Conservatives cynically employed the Taft-Hartley Act and other suffocating political methods both to stifle opposition, on the one hand, and to effectively disarm liberal activism in general. According to Professor Schrecker, this had a devastating effect on the civil rights movement, which Hoover characterized as communist-inspired. Indeed, he continued to pursue activists like martin Luther King for decades, until King's death finally put a close to the surveillance.
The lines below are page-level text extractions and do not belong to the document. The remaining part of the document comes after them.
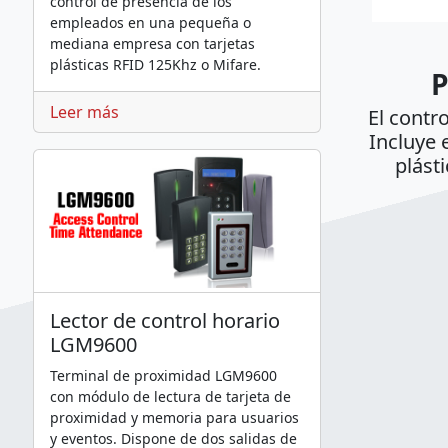
control de presencia de los
empleados en una pequeña o
mediana empresa con tarjetas
plásticas RFID 125Khz o Mifare.
Leer más
El contr
Incluye 
plást
Lector de control horario
LGM9600
Terminal de proximidad LGM9600
con módulo de lectura de tarjeta de
proximidad y memoria para usuarios
y eventos. Dispone de dos salidas de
Perhaps the most chilling conclusions one derives from the book are her observations regarding how damaging the McCarthy era was in terms of its chilling effect in inhibiting free and open debate by ordinary citizens, and in the way it so aptly demonstrated the remarkable ease with which the machinery of government can subvert and repress its citizens through the employment of political propaganda and cynical emotional manipulation. This is a wonderfully written book, and one that is quite thought provoking. Enjoy!

Rating: 2 stars
Summary: I am overall dissatisfied with it
Review: Schrecker's history of the anticommunist movement in America is an interesting study in to politics and personal liberty. She points out that many of these communists were persecuted by conservatives (professional patriots she sometimes calls them) but liberals as well. She does a fine job describing the history of the CP in the US, especially how "mainstream" it appeared during the early New Deal.
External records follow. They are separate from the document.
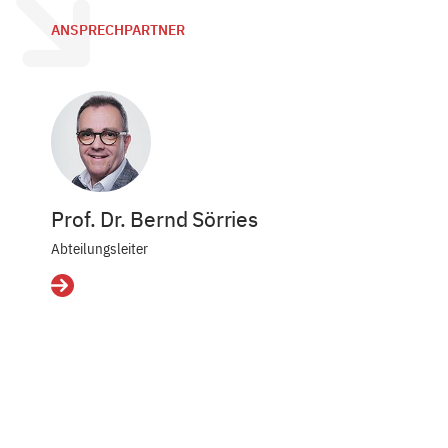
ANSPRECHPARTNER
Prof. Dr. Bernd Sörries
Abteilungsleiter
Details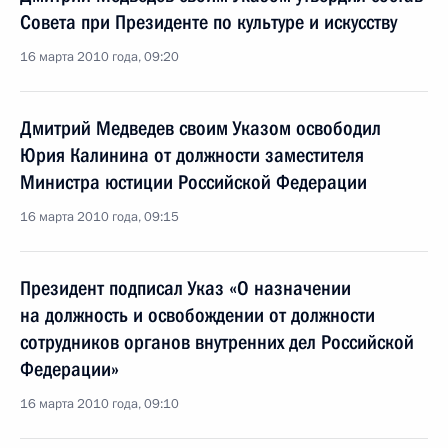
Совета при Президенте по культуре и искусству
16 марта 2010 года, 09:20
Дмитрий Медведев своим Указом освободил
Юрия Калинина от должности заместителя
Министра юстиции Российской Федерации
16 марта 2010 года, 09:15
Президент подписал Указ «О назначении
на должность и освобождении от должности
сотрудников органов внутренних дел Российской
Федерации»
16 марта 2010 года, 09:10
Schrecker tells us how far reaching McCarthyism came to be in the US, and that it ruined individuals who were blacklisted or imprisoned. McCarthyism led to the silencing of political, artistic, and intellectual expression, as many were afraid to proclaim sentiments that might be deemed verboten by those with the power to ruin them. It was easy for anti-Communist sentiment to take root in the mainstream of American culture, she contends, as heightened insecurity and fear of the USSR made it seem plausible that evil agents were under every bed plotting to kill Americans or at the very least destroy our culture.

Schrecker's strength is that she shows how far the reach of the government was in finding the people it sought, and how strong was the public support behind it. It is clear that constitutional liberties were in some cases overlooked, though the author seems to overlook herself that we were at war with a powerful foe at the time. Lincoln resorted to the same measures when he was trying to save the Union from dissolving. Schrecker's failure to mention this (as well as her failure to compare McCarthyism with the Alien and Sedition Act of 1798 under Pres. John Adams) shows a lack of historical perspective on her part.
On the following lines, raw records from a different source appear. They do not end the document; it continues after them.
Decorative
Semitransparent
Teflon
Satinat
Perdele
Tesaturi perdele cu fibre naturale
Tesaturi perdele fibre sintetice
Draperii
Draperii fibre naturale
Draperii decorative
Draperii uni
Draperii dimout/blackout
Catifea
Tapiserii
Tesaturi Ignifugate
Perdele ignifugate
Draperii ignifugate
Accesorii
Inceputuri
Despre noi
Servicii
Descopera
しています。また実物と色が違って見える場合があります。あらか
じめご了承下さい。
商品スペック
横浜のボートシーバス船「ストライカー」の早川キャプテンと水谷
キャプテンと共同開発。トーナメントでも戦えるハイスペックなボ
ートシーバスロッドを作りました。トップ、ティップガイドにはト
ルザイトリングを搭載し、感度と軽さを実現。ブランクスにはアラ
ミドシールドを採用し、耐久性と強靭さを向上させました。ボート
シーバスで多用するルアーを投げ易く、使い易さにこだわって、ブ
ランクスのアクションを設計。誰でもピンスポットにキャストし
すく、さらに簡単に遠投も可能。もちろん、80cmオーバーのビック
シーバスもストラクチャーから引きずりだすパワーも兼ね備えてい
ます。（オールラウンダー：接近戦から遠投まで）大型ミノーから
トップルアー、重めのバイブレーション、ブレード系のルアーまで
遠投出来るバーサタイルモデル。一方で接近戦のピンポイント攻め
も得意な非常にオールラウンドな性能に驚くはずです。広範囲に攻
While I would have to say that this thesis is plausible and that the book is competent, I am overall dissatisfied with it, and somehow I am not sure I'm getting the whole picture. To state on page ix that "for some reason, this book touched an ideological nerve" is either demonstrates an incredible naïveté on Schrecker's part, or a smug disingenuousness that makes me skeptical from the outset. When she writes that if she were writing the book now she would "acknowledge more conclusively than I did that the American Communists spied for the Soviet Union," she in effect admits that she is a poor researcher. Where was she looking when she first wrote the book? Although reams of documents are now available to researchers with the fall of the USSR, had Schrecker gone to the trouble of carefully examining what materials existed before this new cache of documents became available she would have found testimony, deposition transcripts, court documents, memoirs, letters, newspaper articles, etc., all showing that-surprise! -the Rosenburgs were spies, and so was Alger Hiss! I suspect that Schrecker did not find what she wasn't looking for-guilt on the part of Soviet agents. Nevertheless her admission in the new preface shows little contrition for such shabby research.